OPDRACHTEISEN
1 > Citeer uit het bronfragment over Jacob Gerritstraat 3 letterlijk alles vanaf "De schoenenwinkel op" tot en met "terug te komen.".
2 > In welk jaar werd het winkelpand voor de kruideniersketen Simon de Wit volgens het bronfragment nieuw gebouwd?

BRONFRAGMENT
>>>>

Jacob Gerritstraat 3
www.achterdegevelsvandelft.nl

Simon de Wit, Roo Berrij, Rode Leeuw en Vergulde Spijckerboor

NB: Klik op de afbeeeldingen voor een vergroting.

De schoenenwinkel op de zuidwesthoek van de Jacob Gerritstraat en de Kromstraat is in 1933 nieuw gebouwd als winkelpand voor de toenmalige kruideniersketen Simon de Wit. Ooit stonden op deze plek twee huizen. Links het huis ‘daer vuitsteeckt de Roode Leeu’ en op de hoek de Vergulde Spijckerboor. Op een foto van 1890 zijn nog twee aparte voorgevels te zien. De linker voorgevel had destijds een bijzondere geveltop, een zogenoemde Vlaamse gevel. (Dat is een topgevel waarachter in feite een dakkapel schuilgaat.)
Vanaf 1630 werden beide panden verenigd. Het gezamenlijke huis ging toen de Roo(de) Berrij heten. Met de geschiedenis daarvan begint onderstaand verhaal om tot slot op de twee voorgangers terug te komen.

Rechts het pand op een foto van A.J. Prins uit 1890. (Collectie Stadsarchief)

Zo tekende Piet Kramer (1879-1940) honderd jaar geleden de zogenoemde “Vlaamse gevel” van Jacob Gerritstraat 3 die in 1933 werd gesloopt. (Collectie Stadsarchief)

Roode Berrij
Dat de huisnaam Roo(de) Berrij te maken had met zacht fruit is niet waarschijnlijk. Er woonde toen namelijk een schrijnwerker, die later kaaskoper werd. Deze Jan Borgersz van Meijns liet het huis een verdieping opvijzelen. Dat blijkt uit de goedkeuring die hij kreeg voor de aanbouw van een pothuis “voor sijne nieuw opgehaelde huijs”. Jan zocht kennelijk uitbreiding voor zijn zaak: er kwam ook een tweede pothuis en hij kocht het aangrenzende huisje in de Cromstraetsteech (Kromstraat).

<<<<

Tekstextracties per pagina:
>>>>

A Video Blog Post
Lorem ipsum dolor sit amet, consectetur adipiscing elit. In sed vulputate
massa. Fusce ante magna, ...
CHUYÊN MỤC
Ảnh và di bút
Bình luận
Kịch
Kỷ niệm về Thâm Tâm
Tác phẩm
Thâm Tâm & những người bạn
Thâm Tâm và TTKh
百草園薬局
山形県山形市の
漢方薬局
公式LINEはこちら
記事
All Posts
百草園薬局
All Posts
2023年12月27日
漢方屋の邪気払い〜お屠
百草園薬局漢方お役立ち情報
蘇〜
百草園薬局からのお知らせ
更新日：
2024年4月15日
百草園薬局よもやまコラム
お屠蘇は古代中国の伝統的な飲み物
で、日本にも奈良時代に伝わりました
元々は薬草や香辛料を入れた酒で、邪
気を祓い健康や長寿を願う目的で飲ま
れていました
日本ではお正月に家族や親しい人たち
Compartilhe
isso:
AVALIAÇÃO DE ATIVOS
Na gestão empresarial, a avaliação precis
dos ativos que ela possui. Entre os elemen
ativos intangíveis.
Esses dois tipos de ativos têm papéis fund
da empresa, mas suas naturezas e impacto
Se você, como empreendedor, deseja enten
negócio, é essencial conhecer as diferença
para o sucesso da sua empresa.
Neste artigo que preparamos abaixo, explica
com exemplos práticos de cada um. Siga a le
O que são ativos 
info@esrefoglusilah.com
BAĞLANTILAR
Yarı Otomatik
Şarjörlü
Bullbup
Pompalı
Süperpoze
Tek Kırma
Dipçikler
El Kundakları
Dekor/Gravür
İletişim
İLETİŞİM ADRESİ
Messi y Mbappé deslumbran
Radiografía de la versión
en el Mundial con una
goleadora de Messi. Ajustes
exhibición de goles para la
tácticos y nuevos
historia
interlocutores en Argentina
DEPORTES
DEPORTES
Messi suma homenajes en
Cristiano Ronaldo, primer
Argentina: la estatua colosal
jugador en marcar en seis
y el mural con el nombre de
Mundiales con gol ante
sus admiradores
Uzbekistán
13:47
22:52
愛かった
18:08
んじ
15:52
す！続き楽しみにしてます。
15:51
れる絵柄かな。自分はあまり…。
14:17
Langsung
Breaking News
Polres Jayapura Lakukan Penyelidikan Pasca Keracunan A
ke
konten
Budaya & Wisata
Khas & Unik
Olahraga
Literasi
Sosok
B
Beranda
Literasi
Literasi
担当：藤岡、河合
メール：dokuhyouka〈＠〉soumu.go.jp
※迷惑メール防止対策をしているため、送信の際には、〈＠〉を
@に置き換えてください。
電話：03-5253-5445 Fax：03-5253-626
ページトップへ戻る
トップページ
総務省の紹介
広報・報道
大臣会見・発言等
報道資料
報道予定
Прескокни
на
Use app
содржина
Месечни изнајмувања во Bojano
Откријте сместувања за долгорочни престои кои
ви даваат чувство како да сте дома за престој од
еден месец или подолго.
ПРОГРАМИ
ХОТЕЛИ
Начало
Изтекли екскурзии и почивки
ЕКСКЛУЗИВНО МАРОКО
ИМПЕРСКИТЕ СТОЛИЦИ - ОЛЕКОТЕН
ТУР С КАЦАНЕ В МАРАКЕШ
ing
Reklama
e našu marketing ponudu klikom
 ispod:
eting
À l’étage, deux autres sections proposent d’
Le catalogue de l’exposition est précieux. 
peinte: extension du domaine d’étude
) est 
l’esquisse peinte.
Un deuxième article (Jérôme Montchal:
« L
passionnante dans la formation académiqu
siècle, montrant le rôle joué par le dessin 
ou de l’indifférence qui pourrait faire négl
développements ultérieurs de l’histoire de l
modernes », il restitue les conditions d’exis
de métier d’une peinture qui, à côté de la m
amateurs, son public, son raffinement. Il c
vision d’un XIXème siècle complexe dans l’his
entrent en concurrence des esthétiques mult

<<<<
>>>>

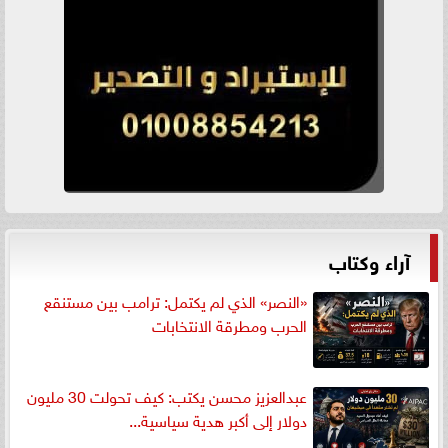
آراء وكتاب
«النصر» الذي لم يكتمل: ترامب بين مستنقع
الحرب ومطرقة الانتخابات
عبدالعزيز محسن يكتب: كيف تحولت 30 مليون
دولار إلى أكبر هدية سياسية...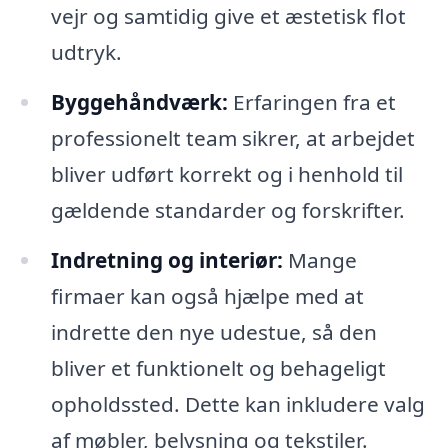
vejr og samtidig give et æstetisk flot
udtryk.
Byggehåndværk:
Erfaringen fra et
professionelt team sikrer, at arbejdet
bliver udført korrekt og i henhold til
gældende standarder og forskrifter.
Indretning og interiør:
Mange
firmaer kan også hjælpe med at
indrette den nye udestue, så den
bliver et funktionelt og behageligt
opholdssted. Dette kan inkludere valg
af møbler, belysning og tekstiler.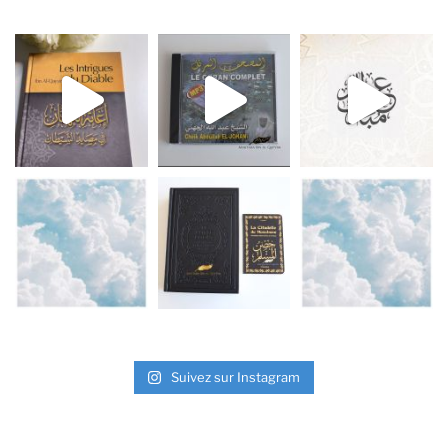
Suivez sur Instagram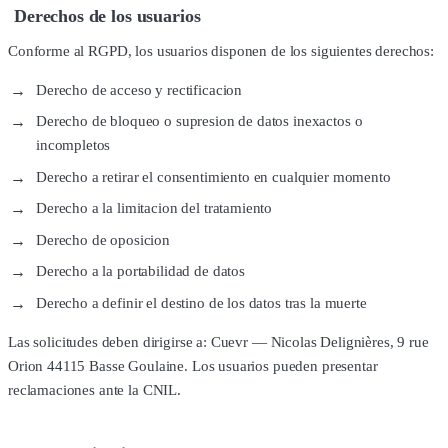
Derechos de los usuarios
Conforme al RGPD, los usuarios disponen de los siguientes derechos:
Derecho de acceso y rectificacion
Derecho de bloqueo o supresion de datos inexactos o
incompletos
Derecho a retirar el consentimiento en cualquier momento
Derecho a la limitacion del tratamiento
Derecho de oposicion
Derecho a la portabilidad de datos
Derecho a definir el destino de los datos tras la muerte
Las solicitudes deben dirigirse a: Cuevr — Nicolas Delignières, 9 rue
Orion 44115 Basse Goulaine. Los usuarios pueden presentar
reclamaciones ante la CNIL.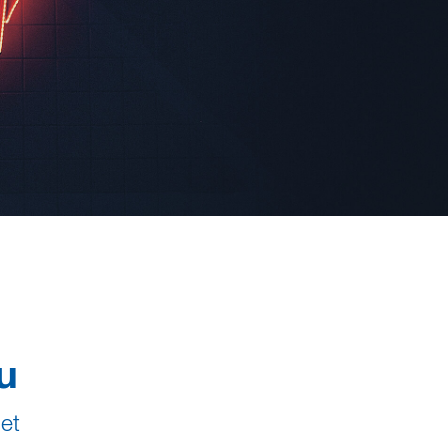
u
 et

<<<<

ANTWOORDEN PER NUMMER
1 >
De schoenenwinkel op de zuidwesthoek van de Jacob Gerritstraat en de Kromstraat is in 1933 nieuw gebouwd als winkelpand voor de toenmalige kruideniersketen Simon de Wit. Ooit stonden op deze plek twee huizen. Links het huis ‘daer vuitsteeckt de Roode Leeu’ en op de hoek de Vergulde Spijckerboor. Op een foto van 1890 zijn nog twee aparte voorgevels te zien. De linker voorgevel had destijds een bijzondere geveltop, een zogenoemde Vlaamse gevel. (Dat is een topgevel waarachter in feite een dakkapel schuilgaat.)
Vanaf 1630 werden beide panden verenigd. Het gezamenlijke huis ging toen de Roo(de) Berrij heten. Met de geschiedenis daarvan begint onderstaand verhaal om tot slot op de twee voorgangers terug te komen.

2 > In 1933.